イーロン・マスク氏、旧ソ連想起の「偽ハリス氏」をX投稿…米大統領選の偽情報対策は後退の様相
【ワシントン=冨山優介】最終盤となった米大統領選では規制が不十分なため、生成AI(人工知能)などを用いた選挙関連の偽情報拡散が横行してきた。多くの有権者が誤った情報に基づいて投票すれば、選挙結果に民意が適切に反映されず、民主主義の根幹が揺らぎかねない。情報インフラ(社会基盤)となっているSNSの運営企業も責任を果たしておらず、連邦政府の規制導入は急務だ。 【写真】マスク氏が投稿した赤い制服姿のハリス氏に見える女性
「カマラは初日から共産主義の独裁者になることを誓う」。共和党候補のトランプ前大統領を支持する実業家イーロン・マスク氏は9月、民主党候補のカマラ・ハリス副大統領に見える女性が赤い制服を着た偽画像をX(旧ツイッター)に投稿した。旧ソ連国旗にある「鎌とつち」を帽子にあしらい、共産主義を想起させる。画像はAIで生成されたとみられる。
マスク氏はXのオーナーだが、Xでは、公共の問題に関わり混乱を引き起こすような合成画像は削除対象になると定めている。米メディアは、マスク氏の投稿がXのルールに違反していると批判した。
2020年の前回大統領選でもSNS上で拡散した偽情報が問題視された。
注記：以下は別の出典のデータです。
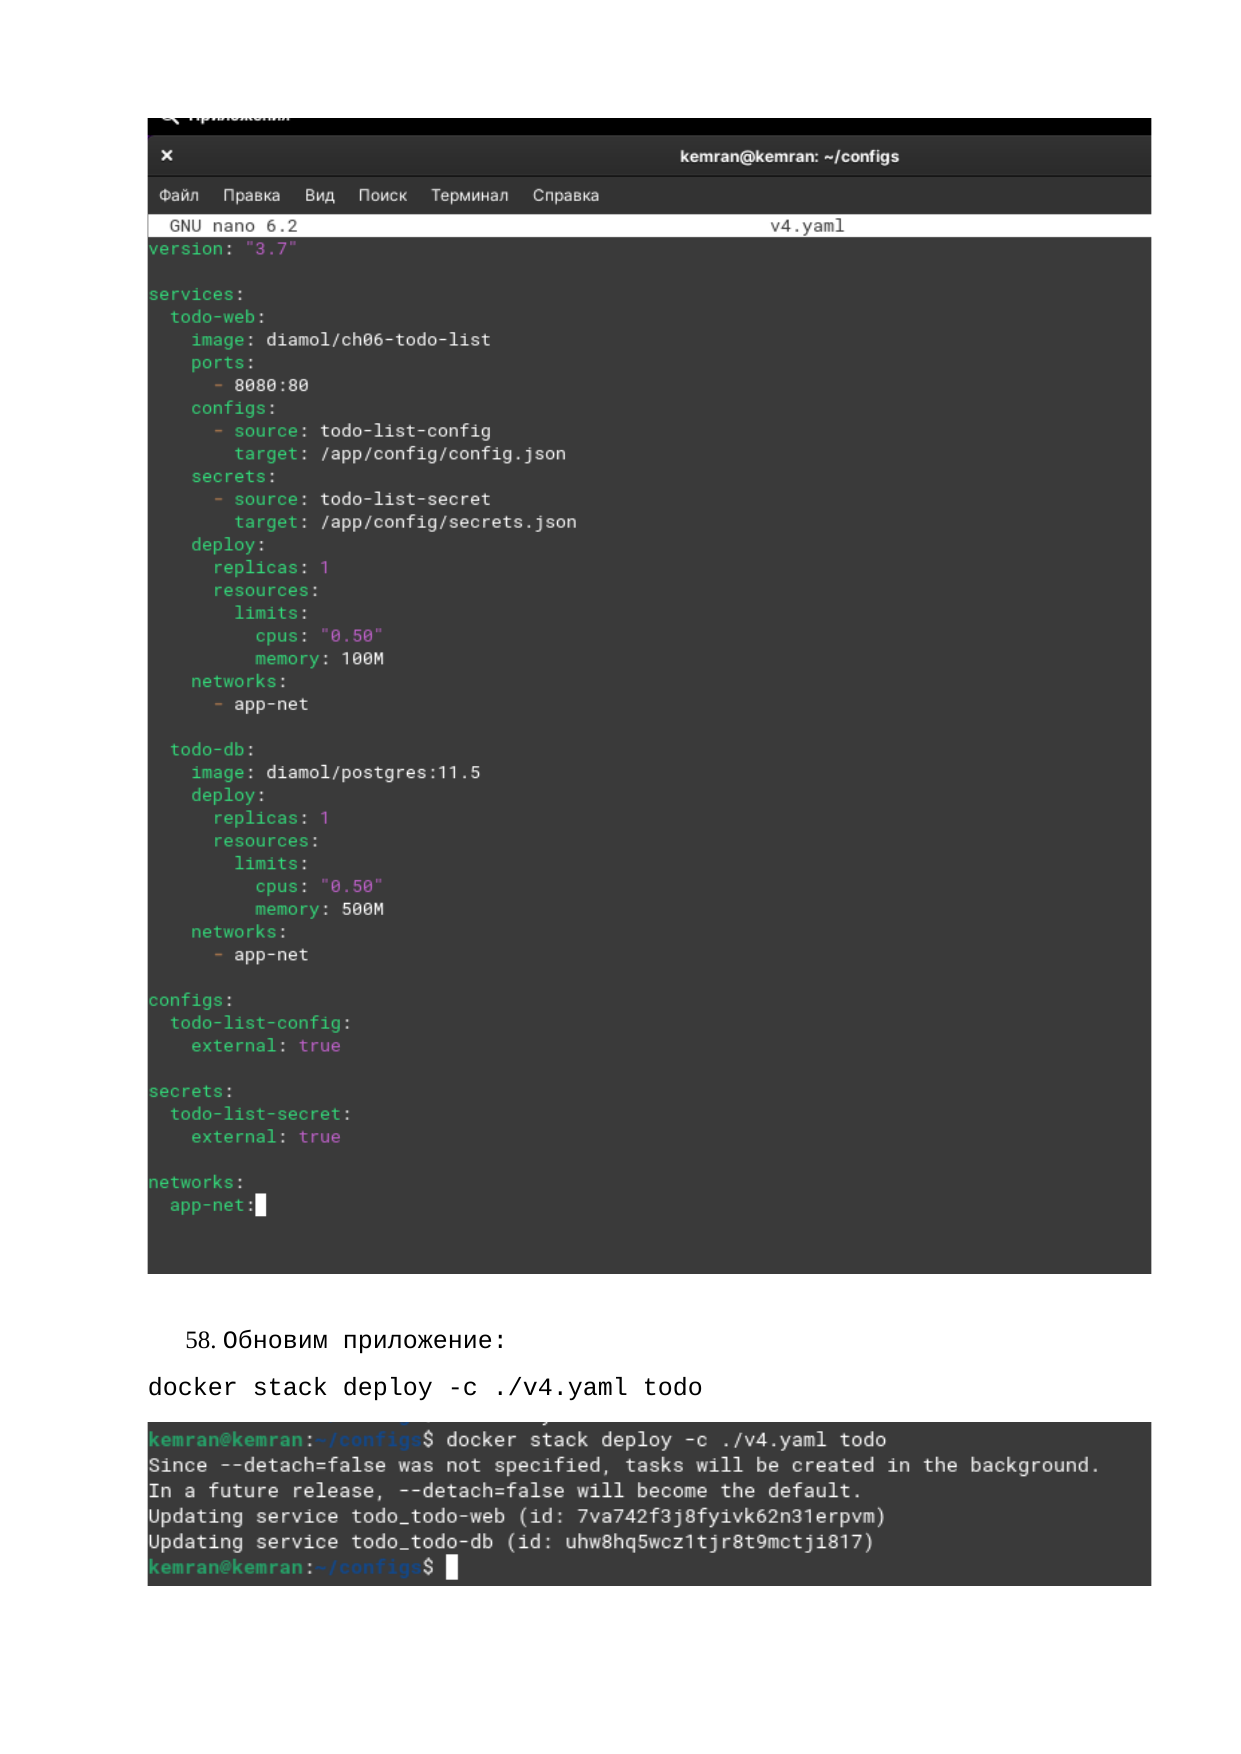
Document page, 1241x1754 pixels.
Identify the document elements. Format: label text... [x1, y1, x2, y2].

picture [147, 118, 1152, 1274]
picture [147, 1422, 1152, 1586]
text docker stack deploy -c ./v4.yaml todo [148, 1375, 1152, 1403]
list Обновим приложение: [185, 1325, 1152, 1356]
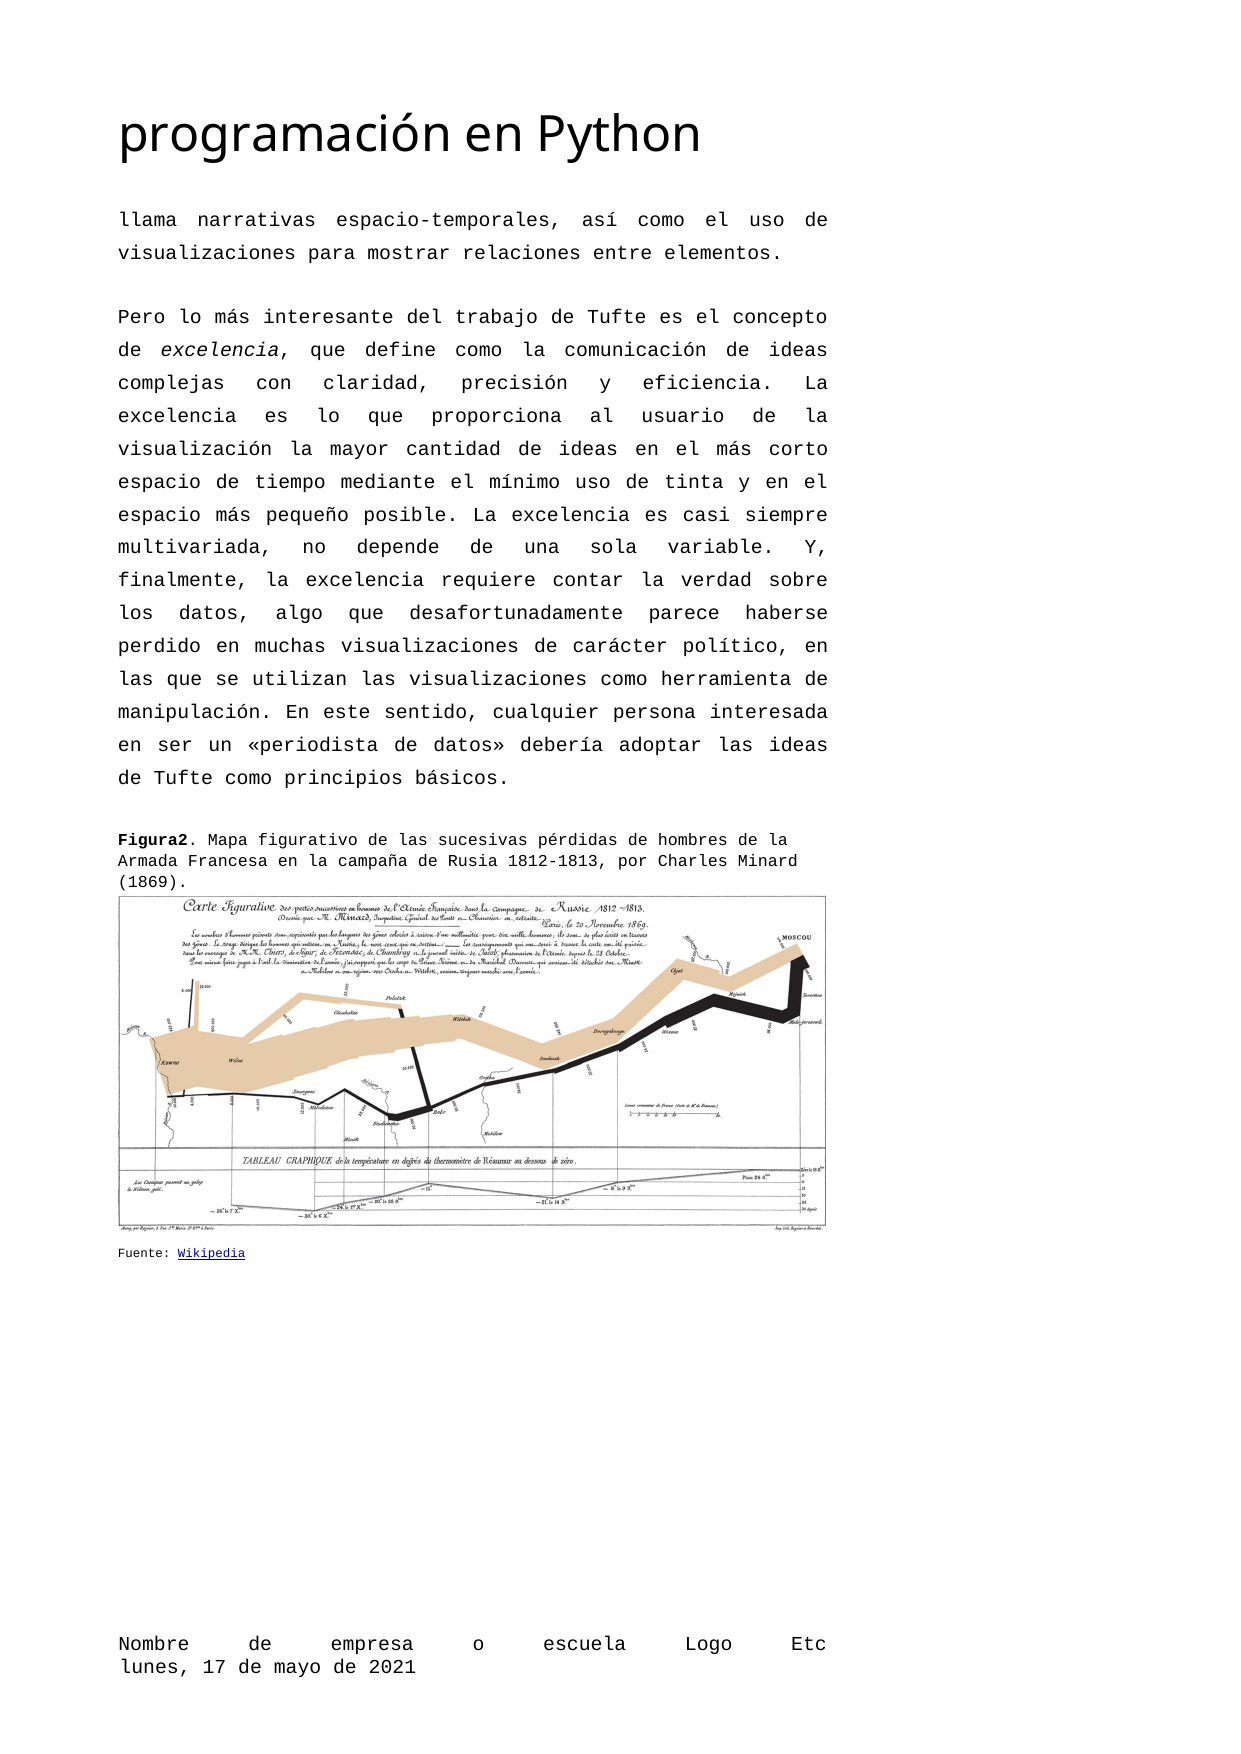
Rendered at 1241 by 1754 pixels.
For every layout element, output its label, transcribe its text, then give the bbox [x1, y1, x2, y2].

text Pero lo más interesante del trabajo de Tufte es el concepto de excelencia, que define como la comunicación de ideas complejas con claridad, precisión y eficiencia. La excelencia es lo que proporciona al usuario de la visualización la mayor cantidad de ideas en el más corto espacio de tiempo mediante el mínimo uso de tinta y en el espacio más pequeño posible. La excelencia es casi siempre multivariada, no depende de una sola variable. Y, finalmente, la excelencia requiere contar la verdad sobre los datos, algo que desafortunadamente parece haberse perdido en muchas visualizaciones de carácter político, en las que se utilizan las visualizaciones como herramienta de manipulación. En este sentido, cualquier persona interesada en ser un «periodista de datos» debería adoptar las ideas de Tufte como principios básicos. [118, 307, 828, 790]
text llama narrativas espacio-temporales, así como el uso de visualizaciones para mostrar relaciones entre elementos. [118, 210, 828, 266]
text Fuente: Wikipedia [118, 1247, 1107, 1261]
text Figura2. Mapa figurativo de las sucesivas pérdidas de hombres de la Armada Francesa en la campaña de Rusia 1812-1813, por Charles Minard (1869). [118, 832, 825, 892]
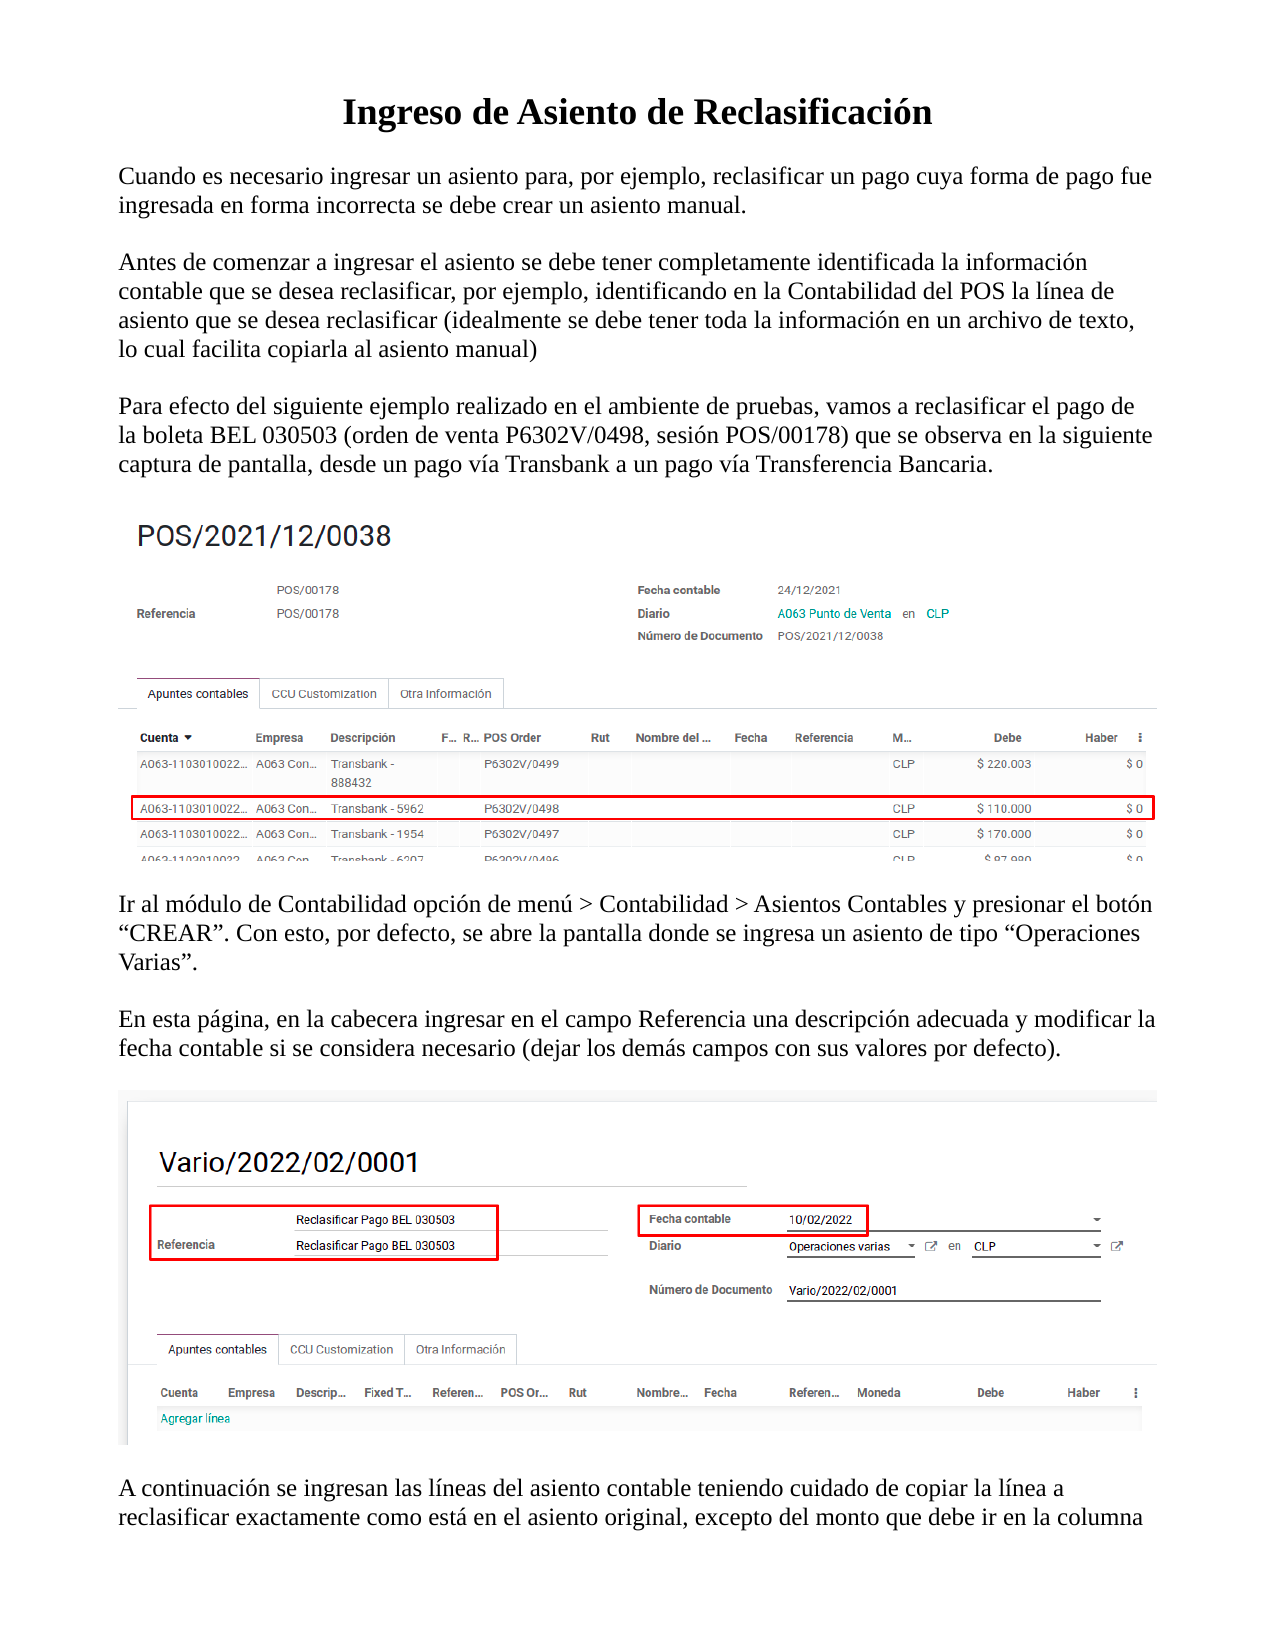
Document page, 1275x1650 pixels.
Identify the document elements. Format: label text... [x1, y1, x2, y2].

picture [118, 506, 1157, 861]
text En esta página, en la cabecera ingresar en el campo Referencia una descripción adecuada y modificar la fecha contable si se considera necesario (dejar los demás campos con sus valores por defecto). [118, 1004, 1157, 1062]
text A continuación se ingresan las líneas del asiento contable teniendo cuidado de copiar la línea a reclasificar exactamente como está en el asiento original, excepto del monto que debe ir en la columna [118, 1473, 1157, 1531]
text Antes de comenzar a ingresar el asiento se debe tener completamente identificada la información contable que se desea reclasificar, por ejemplo, identificando en la Contabilidad del POS la línea de asiento que se desea reclasificar (idealmente se debe tener toda la información en un archivo de texto, lo cual facilita copiarla al asiento manual) [118, 247, 1157, 362]
text Para efecto del siguiente ejemplo realizado en el ambiente de pruebas, vamos a reclasificar el pago de la boleta BEL 030503 (orden de venta P6302V/0498, sesión POS/00178) que se observa en la siguiente captura de pantalla, desde un pago vía Transbank a un pago vía Transferencia Bancaria. [118, 391, 1157, 477]
text Cuando es necesario ingresar un asiento para, por ejemplo, reclasificar un pago cuya forma de pago fue ingresada en forma incorrecta se debe crear un asiento manual. [118, 161, 1157, 219]
text Ir al módulo de Contabilidad opción de menú > Contabilidad > Asientos Contables y presionar el botón “CREAR”. Con esto, por defecto, se abre la pantalla donde se ingresa un asiento de tipo “Operaciones Varias”. [118, 889, 1157, 975]
text Ingreso de Asiento de Reclasificación [118, 89, 1157, 132]
picture [118, 1090, 1157, 1445]
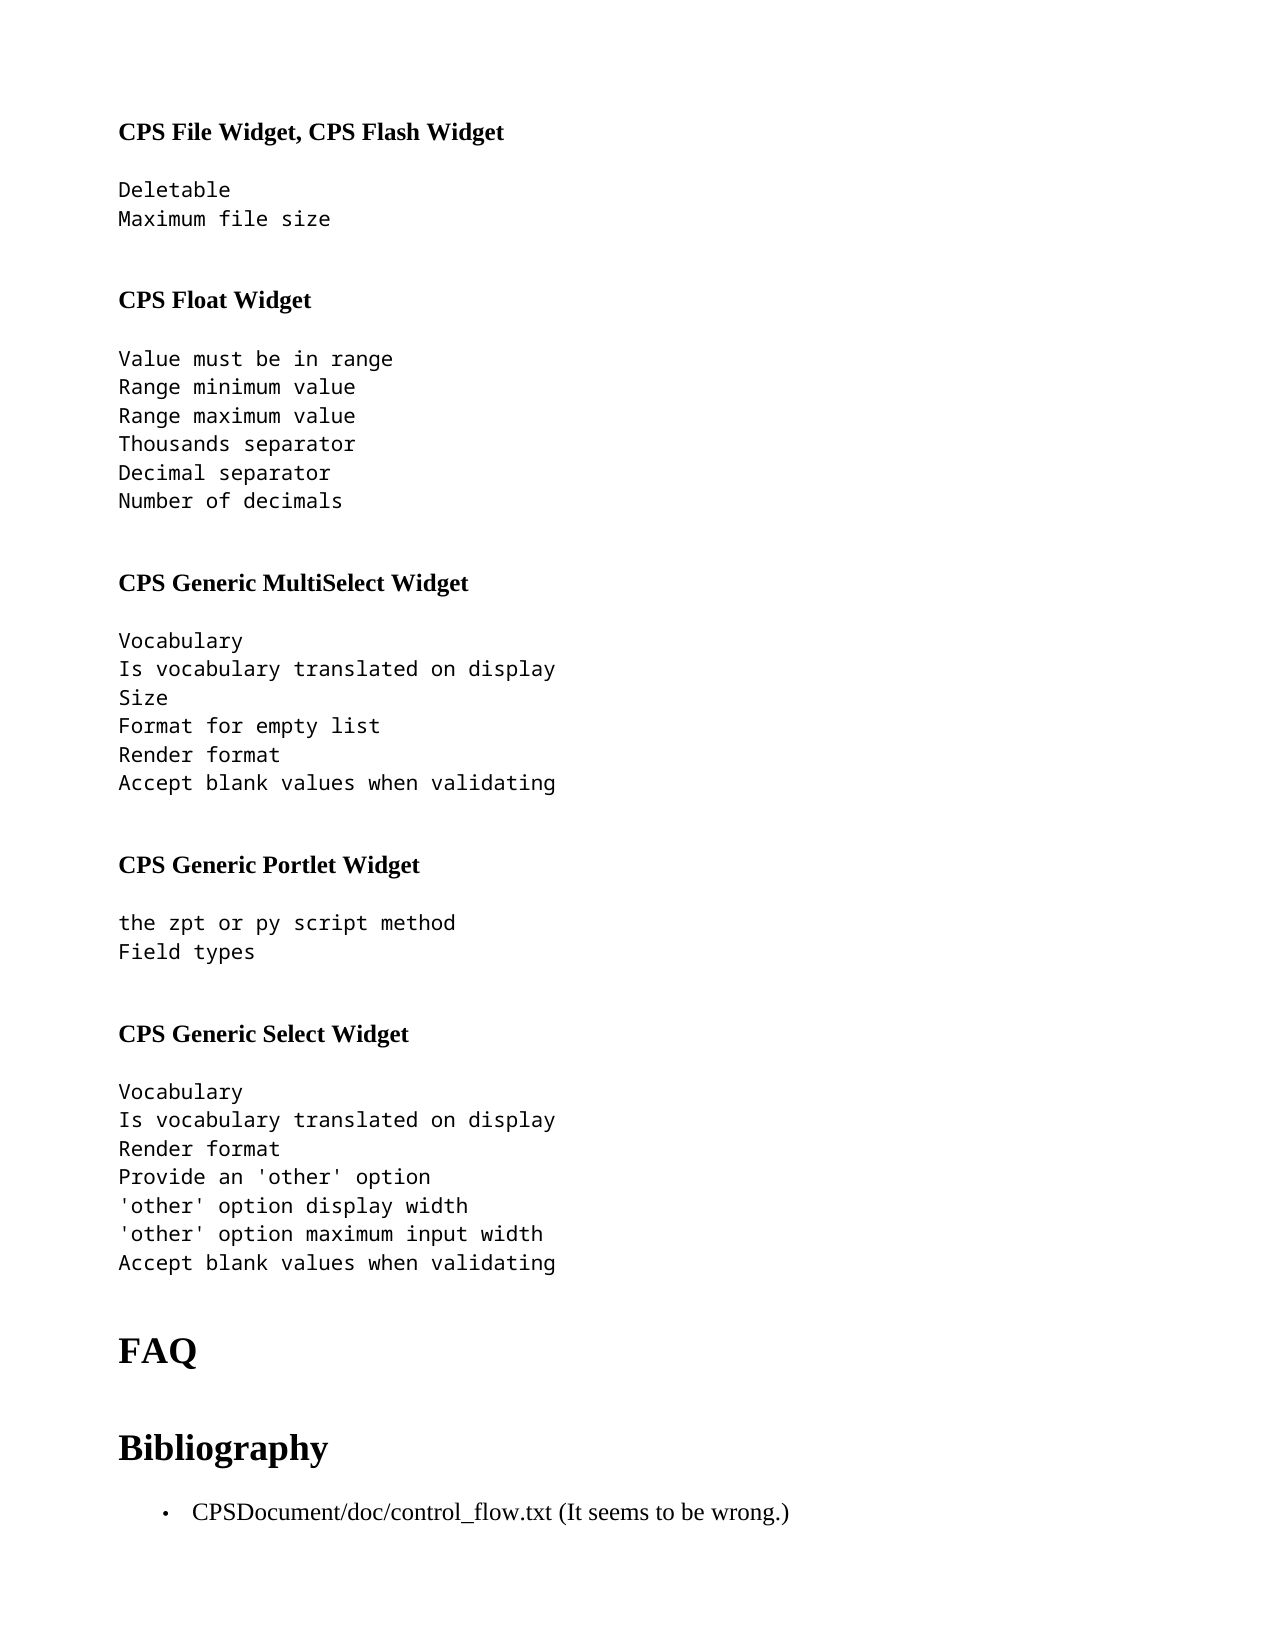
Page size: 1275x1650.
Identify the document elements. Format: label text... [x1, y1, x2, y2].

21年1月に連邦議会占拠事件が起きると、扇動したと疑われたトランプ氏はツイッター(当時)などのSNSを凍結された。
表現の自由を主張するマスク氏が22年にツイッターを買収して以降、偽情報の監視機能が弱まっていると指摘される。米紙ニューヨーク・タイムズは10月、「選挙が迫る中、偽情報(を巡る状況)はかつてないほど悪化している」と報じており、前回選よりも偽情報対策は後退しているとの懸念は強い。
米コロラド大のビベック・クリシュナマーシー准教授は「各州の法律は偽情報を抑える効果が弱く、連邦政府全体で統一的な規制を早急に導入する必要がある」と指摘する。連邦政府の規制は検討が進められているが、米国では合衆国憲法修正第1条で表現の自由を広く認めている。どこまで実効性を持った規制にできるかが焦点となる。